Scott leaned against the bar. "The disk is an emergency beacon. Set it off anywhere in the world near a phone line and we'll get it. Might not work in Antarctica. Our test have been iffy there. This is a diplomatic credential issued to the X-Men. Use it too often and someone will pick up on it, but it should get you through most border crossings without a record. The credit card has no limit. Don't buy any small countries, we'll come after you and make you do chores around the mansion 'til you die."

Remy looked at the items Scott had laid down and went back to his food.

Probably debating whether to throw them back in Scott's face, Logan thought. He wanted to tell Remy to just take the damn things, just in case, but he held back.

"We'll stand behind you, if you need us," Scott said.

Remy sat back, crossed his arms over his chest. "Why?"

"Because you're a mutant. You're one of us. And because Logan asked us to."

A little silence fell between them. "Thanks," Remy said finally.

Scott held out his hand. Remy shook it.

"I won't say be careful. But good luck," Scott said. He gave Logan a well, I tried look, as much as he could wearing the visor, and went out into the hall.
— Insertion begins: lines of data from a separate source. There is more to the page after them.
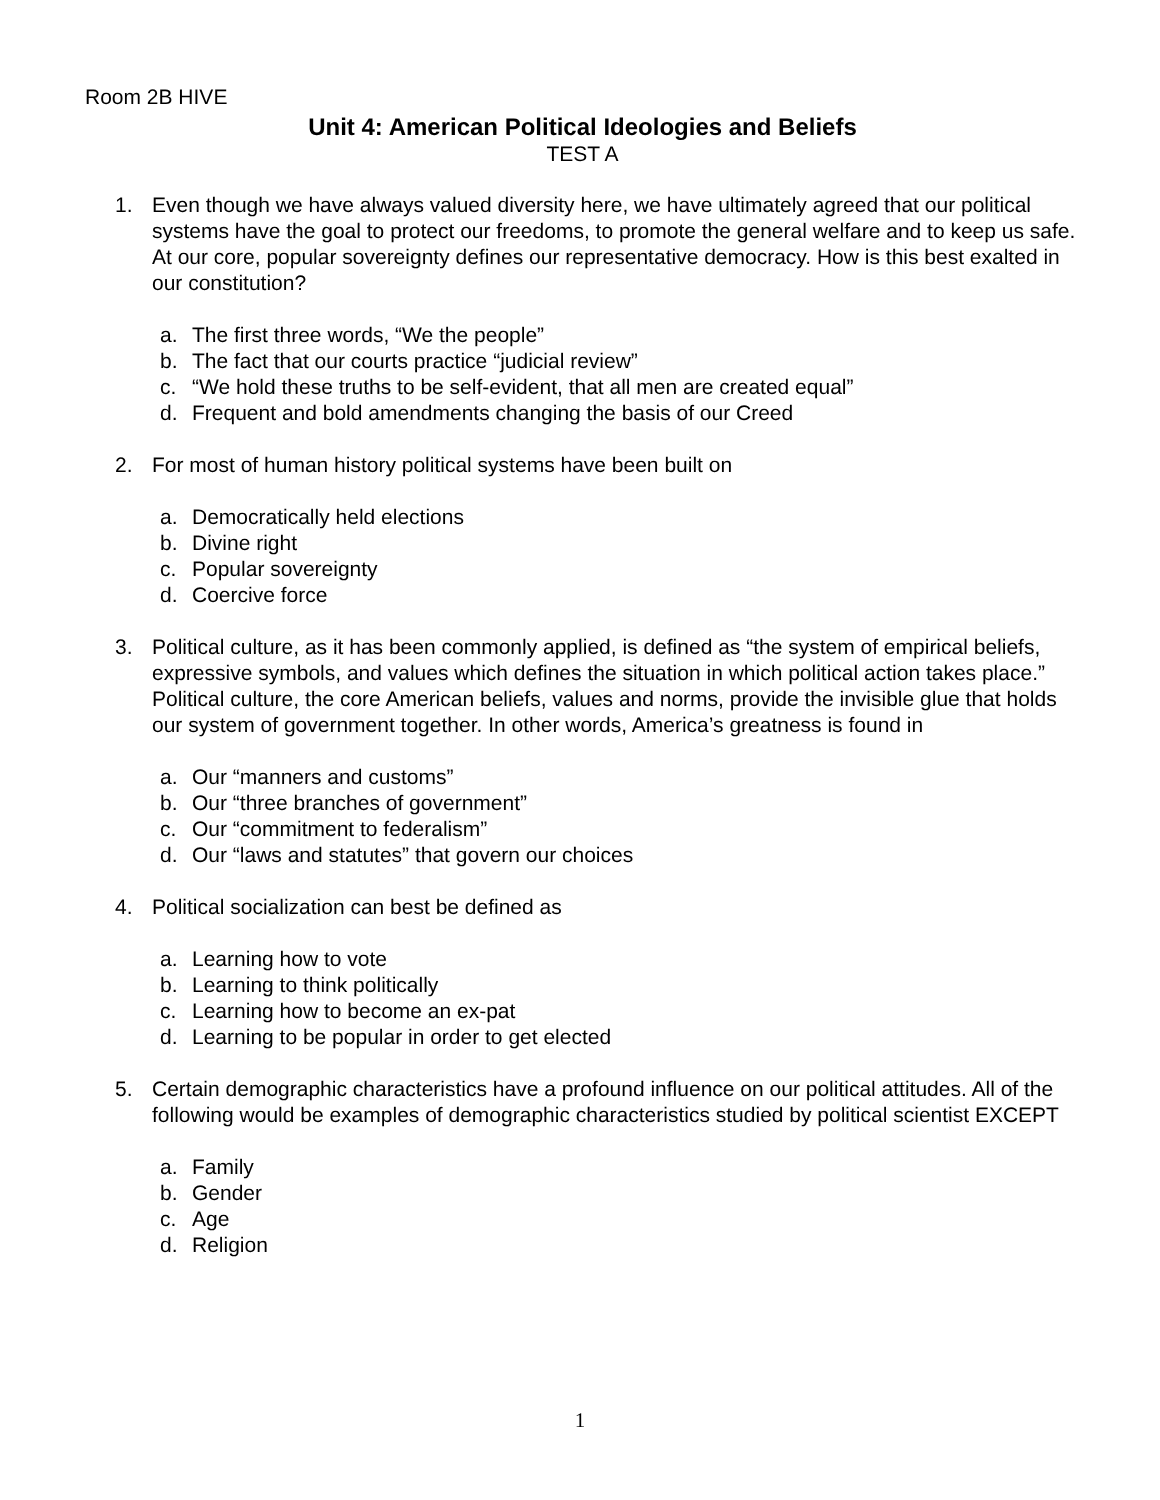Room 2B HIVE
Unit 4: American Political Ideologies and Beliefs
TEST A
1. Even though we have always valued diversity here, we have ultimately agreed that our political systems have the goal to protect our freedoms, to promote the general welfare and to keep us safe. At our core, popular sovereignty defines our representative democracy. How is this best exalted in our constitution?
a. The first three words, “We the people”
b. The fact that our courts practice “judicial review”
c. “We hold these truths to be self-evident, that all men are created equal”
d. Frequent and bold amendments changing the basis of our Creed
2. For most of human history political systems have been built on
a. Democratically held elections
b. Divine right
c. Popular sovereignty
d. Coercive force
3. Political culture, as it has been commonly applied, is defined as “the system of empirical beliefs, expressive symbols, and values which defines the situation in which political action takes place.” Political culture, the core American beliefs, values and norms, provide the invisible glue that holds our system of government together. In other words, America’s greatness is found in
a. Our “manners and customs”
b. Our “three branches of government”
c. Our “commitment to federalism”
d. Our “laws and statutes” that govern our choices
4. Political socialization can best be defined as
a. Learning how to vote
b. Learning to think politically
c. Learning how to become an ex-pat
d. Learning to be popular in order to get elected
5. Certain demographic characteristics have a profound influence on our political attitudes. All of the following would be examples of demographic characteristics studied by political scientist EXCEPT
a. Family
b. Gender
c. Age
d. Religion
1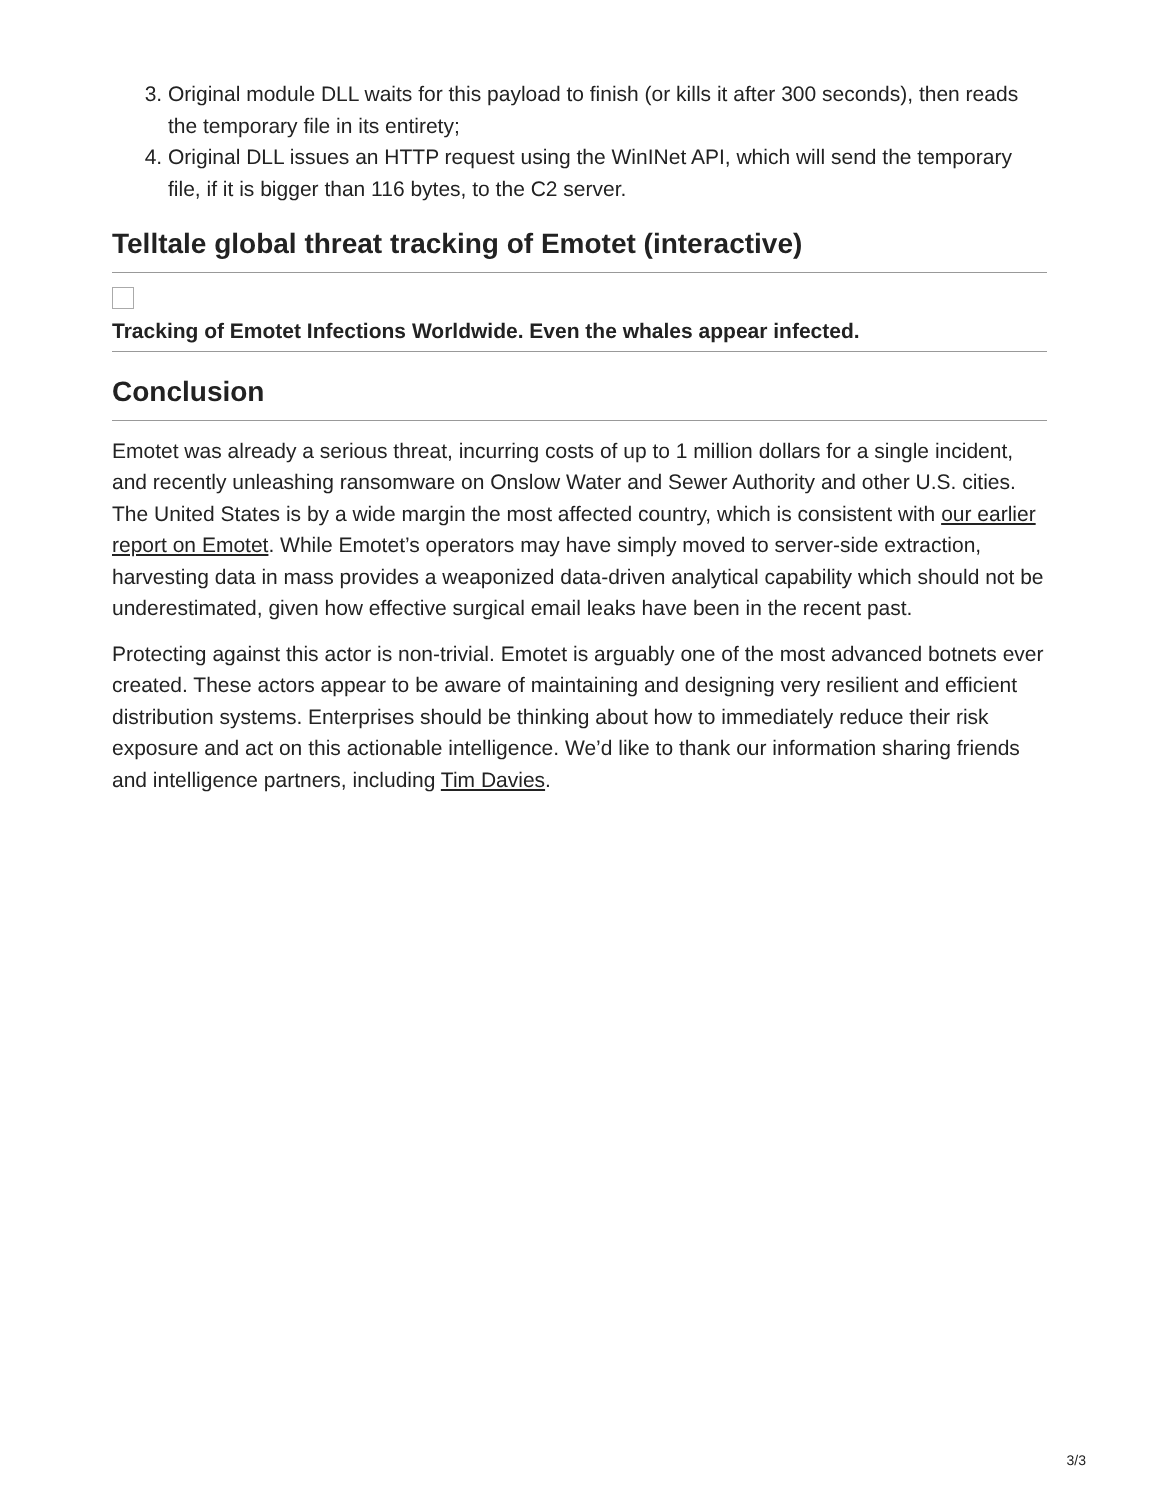3. Original module DLL waits for this payload to finish (or kills it after 300 seconds), then reads the temporary file in its entirety;
4. Original DLL issues an HTTP request using the WinINet API, which will send the temporary file, if it is bigger than 116 bytes, to the C2 server.
Telltale global threat tracking of Emotet (interactive)
Tracking of Emotet Infections Worldwide. Even the whales appear infected.
Conclusion
Emotet was already a serious threat, incurring costs of up to 1 million dollars for a single incident, and recently unleashing ransomware on Onslow Water and Sewer Authority and other U.S. cities. The United States is by a wide margin the most affected country, which is consistent with our earlier report on Emotet. While Emotet’s operators may have simply moved to server-side extraction, harvesting data in mass provides a weaponized data-driven analytical capability which should not be underestimated, given how effective surgical email leaks have been in the recent past.
Protecting against this actor is non-trivial. Emotet is arguably one of the most advanced botnets ever created. These actors appear to be aware of maintaining and designing very resilient and efficient distribution systems. Enterprises should be thinking about how to immediately reduce their risk exposure and act on this actionable intelligence. We’d like to thank our information sharing friends and intelligence partners, including Tim Davies.
3/3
"Told you I didn't need anything," Remy said.

"Just because you said it doesn't mean it's true," Logan said. He put the sandwiches in a big plastic zip bag. Added a bottle of water. He wanted to pack him a cooler full of food, a steamer trunk full of warm sweaters and clean socks.

Remy's purpose-made coat had a lot of pockets, most of them mysterious, but they didn't add up to much cargo space.

Three sandwiches, a bottle of water, emergency documents and an oh, shit button were all Logan could offer him. Except himself, and he knew Remy would never accept that. The thief kept his own counsel and took care of his own problems, and Logan had always respected him for it.

This time, well, Logan couldn't see a way to force his hand, to make him accept a companion. He would just slip away in the night, leading the hounds off on his scent, and Logan would have blown his chance.

Maybe if he gave him a way out, maybe if Remy looked at those little helpers Scott had passed on to him a couple of times when he was in a jam, maybe then he'd realize he wasn't alone in this. Maybe he would call for help, from Ghana or Honduras or Bhutan, or anywhere else in the wide world, and Logan could ride to the rescue.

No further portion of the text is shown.